125 anni fa l’inizio della battaglia di Fiume: il Vate e quell’impresa mancata rimasta nella storia

12 Set 2024 17:26 - di Giulia Giani
Fiume

125 anni fa Gabriele D’Annunzio si mise alla testa di un gruppo di volontari e iniziò la battaglia di Fiume, per la restituzione del territorio all’Italia. Una battaglia che di fatto sarebbe durata 15 mesi concludendosi con la creazione di uno Stato autonomo.

D’Annunzio e l’impresa di Fiume

L’intento fu quello di proclamare l’annessione della città all’Italia forzando in tal modo la mano ai delegati delle potenze vincitrici della prima guerra mondiale, all’epoca impegnati nella Conferenza di pace di Parigi. La spedizione fu capeggiata da Gabriele D’Annunzio e organizzata da una coalizione politica guidata dall’Associazione Nazionalista Italiana, cui parteciparono esponenti del mazzinianesimo, del Futurismo e del sindacalismo rivoluzionario. L’occupazione iniziò il 12 settembre 1919 e durò 16 mesi con alterne vicende, tra cui la proclamazione della Reggenza italiana del Carnaro. Quando i ribelli si opposero al trattato di Rapallo, il governo italiano sgombrò la città con la forza durante il Natale 1920, per permettere la creazione dello Stato libero di Fiume.

La lettera a Mussolini

Ai primi di settembre D’Annunzio garantì ai cospiratori che il 7 settembre avrebbe raggiunto Ronchi per guidare il ritorno dei granatieri a Fiume. I molti dubbi e un’improvvisa influenza lo costrinsero a onorare l’impegno solo l’11 settembre 1919.
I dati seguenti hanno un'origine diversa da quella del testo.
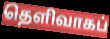
தெளிவாகப்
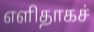
எளிதாகச்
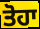
ਤੋਹਾ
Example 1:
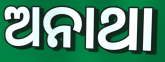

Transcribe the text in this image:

ଅନାଥା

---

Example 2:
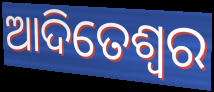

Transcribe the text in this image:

ଆଦିତେଶ୍ଵର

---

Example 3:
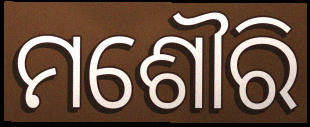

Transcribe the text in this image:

ମଶୌରି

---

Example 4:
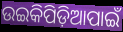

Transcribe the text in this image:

ଉଇକିପିଡ଼ିଆପାଇଁ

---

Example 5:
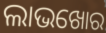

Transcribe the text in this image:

ଲାଭଖୋର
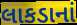
લાકડાનાં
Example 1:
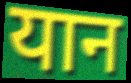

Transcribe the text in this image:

यान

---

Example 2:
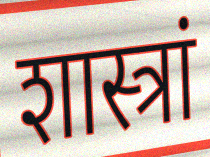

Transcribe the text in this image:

शास्त्रां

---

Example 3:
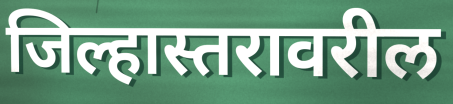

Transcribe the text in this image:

जिल्हास्तरावरील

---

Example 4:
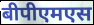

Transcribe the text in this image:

बीपीएमएस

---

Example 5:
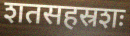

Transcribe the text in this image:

शतसहस्रशः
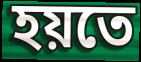
হয়তে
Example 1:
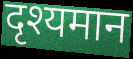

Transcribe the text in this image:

दृश्यमान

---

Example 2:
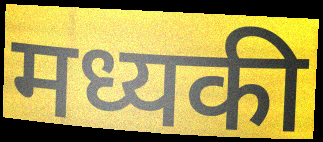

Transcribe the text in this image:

मध्यकी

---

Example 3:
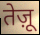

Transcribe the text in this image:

तेज़ू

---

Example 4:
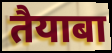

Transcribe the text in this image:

तैयाबा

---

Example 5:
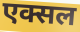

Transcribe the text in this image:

एक्सल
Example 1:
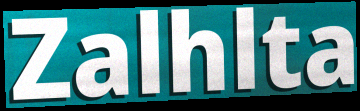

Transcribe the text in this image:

Zalhlta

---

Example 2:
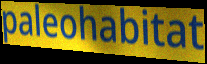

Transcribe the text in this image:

paleohabitat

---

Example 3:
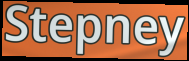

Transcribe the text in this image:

Stepney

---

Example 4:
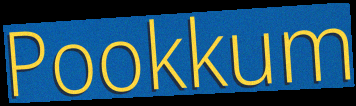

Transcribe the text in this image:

Pookkum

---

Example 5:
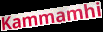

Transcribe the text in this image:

Kammamhi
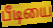
பீடியை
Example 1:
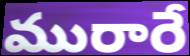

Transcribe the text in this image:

మురారే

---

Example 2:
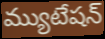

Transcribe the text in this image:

మ్యుటేషన్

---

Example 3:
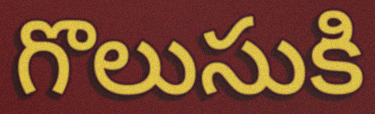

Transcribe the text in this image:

గొలుసుకి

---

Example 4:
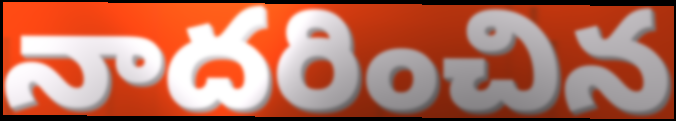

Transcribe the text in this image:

నాదరించిన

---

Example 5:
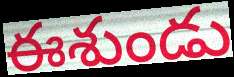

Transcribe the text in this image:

ఈశుండు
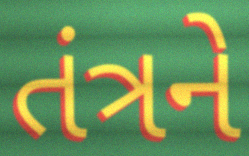
તંત્રને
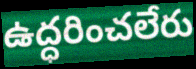
ఉద్ధరించలేరు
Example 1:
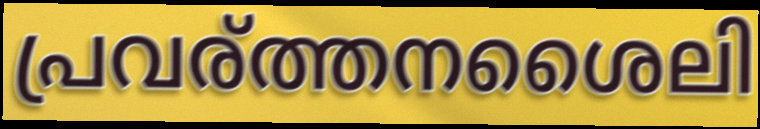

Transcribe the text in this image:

പ്രവര്ത്തനശൈലി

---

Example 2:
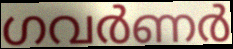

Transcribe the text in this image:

ഗവർണർ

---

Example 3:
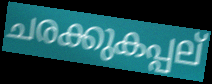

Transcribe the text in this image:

ചരക്കുകപ്പല്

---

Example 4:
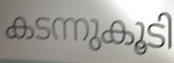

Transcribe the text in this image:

കടന്നുകൂടി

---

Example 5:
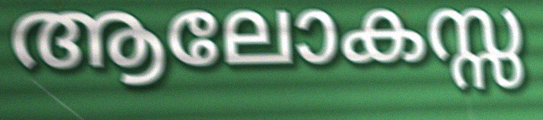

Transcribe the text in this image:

ആലോകസ്സ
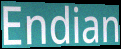
Endian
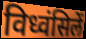
विध्वंसिलें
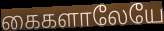
கைகளாலேயே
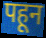
पहून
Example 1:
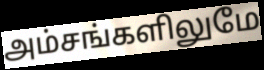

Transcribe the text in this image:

அம்சங்களிலுமே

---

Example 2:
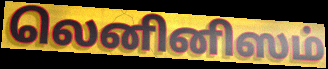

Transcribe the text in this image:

லெனினிஸம்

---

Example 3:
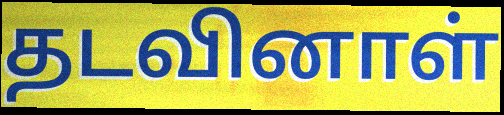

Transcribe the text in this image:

தடவினாள்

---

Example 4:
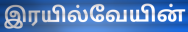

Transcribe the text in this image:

இரயில்வேயின்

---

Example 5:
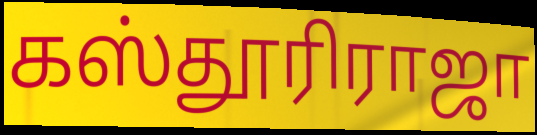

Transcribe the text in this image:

கஸ்தூரிராஜா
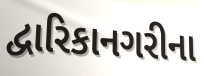
દ્વારિકાનગરીના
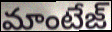
మాంటేజ్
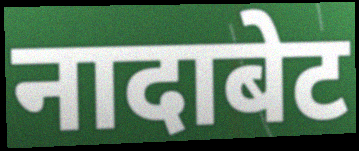
नादाबेट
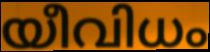
യീവിധം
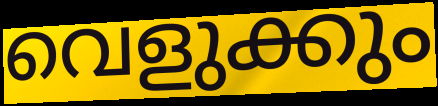
വെളുക്കും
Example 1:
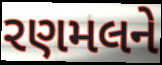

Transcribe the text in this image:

રણમલને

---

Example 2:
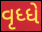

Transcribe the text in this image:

વૃધ્ધે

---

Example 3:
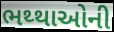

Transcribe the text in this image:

ભથ્થાઓની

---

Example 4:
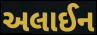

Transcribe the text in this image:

અલાઈન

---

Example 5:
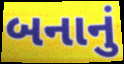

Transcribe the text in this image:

બનાનું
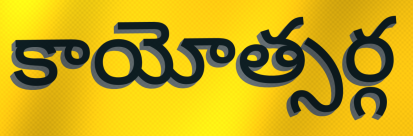
కాయోత్సర్గ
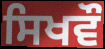
ਸਿਖਵੌ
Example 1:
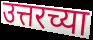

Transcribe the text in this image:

उत्तरच्या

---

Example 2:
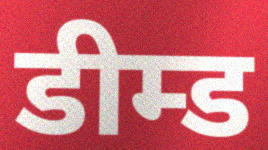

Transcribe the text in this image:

डीम्ड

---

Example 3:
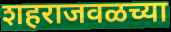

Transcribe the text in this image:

शहराजवळच्या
Prima di partire, D’Annunzio informò uno dei principali sostenitori della ribellione adriatica: Benito Mussolini, direttore del giornale Il Popolo d’Italia e fondatore dei Fasci italiani di combattimento.
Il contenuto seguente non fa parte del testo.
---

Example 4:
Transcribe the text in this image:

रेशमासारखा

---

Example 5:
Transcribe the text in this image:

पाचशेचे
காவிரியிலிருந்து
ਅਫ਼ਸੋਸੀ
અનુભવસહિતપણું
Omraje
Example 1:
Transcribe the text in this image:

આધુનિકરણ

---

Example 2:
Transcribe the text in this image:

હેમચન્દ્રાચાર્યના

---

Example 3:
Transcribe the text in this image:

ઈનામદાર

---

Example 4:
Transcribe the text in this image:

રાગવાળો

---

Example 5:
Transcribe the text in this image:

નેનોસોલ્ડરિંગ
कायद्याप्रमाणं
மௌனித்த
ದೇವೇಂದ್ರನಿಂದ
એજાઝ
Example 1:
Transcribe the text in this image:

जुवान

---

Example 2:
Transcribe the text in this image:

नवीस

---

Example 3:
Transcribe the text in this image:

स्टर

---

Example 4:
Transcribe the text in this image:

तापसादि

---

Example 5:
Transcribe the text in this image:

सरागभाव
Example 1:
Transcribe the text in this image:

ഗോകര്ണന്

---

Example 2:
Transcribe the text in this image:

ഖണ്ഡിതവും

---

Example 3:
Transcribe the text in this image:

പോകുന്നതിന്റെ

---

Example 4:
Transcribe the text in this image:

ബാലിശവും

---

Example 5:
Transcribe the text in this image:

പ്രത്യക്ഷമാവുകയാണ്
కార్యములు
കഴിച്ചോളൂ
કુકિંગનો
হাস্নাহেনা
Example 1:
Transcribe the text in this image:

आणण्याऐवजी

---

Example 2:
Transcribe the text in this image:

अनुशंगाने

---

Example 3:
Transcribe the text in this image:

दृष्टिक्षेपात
“Mio caro compagno, il dado è tratto. Parto ora. Domattina prenderò Fiume con le armi. Il Dio d’Italia ci assista. Mi levo dal letto febbricitante. Ma non è possibile differire. Anche una volta lo spirito domerà la carne miserabile… Sostenete la Causa vigorosamente, durante il conflitto. Vi abbraccio”.

La carta del Carnaro

Un anno dopo Il Vate promulgò la Carta del Carnaro, una sorta di sindacalizzazione di Fiume che rimase solo come atto formale e politico e non fu mai attuata.

Già nella Premessa vi si affermava la chiara volontà di entrare a far parte integrante dello Stato Italiano e allo stesso tempo, consequenzialmente, l’italianità di Fiume e vi si sosteneva un futuro stato rivoluzionario-corporativo. Proprio dalla Carta del Carnaro “dannunziana” anche il regime fascista in seguito prenderà spunto per la propria dottrina politica economica riproposta nella Carta del lavoro del 1927, dove attraverso la politica del corporativismo si voleva istituire un sistema antagonista nei confronti sia della società capitalistica che di quella marxista.

Fiume rimase una sconfitta per D’Annunzio. E insieme, la consapevolezza di un atto ardito reso immortale proprio dalla mancata vittoria.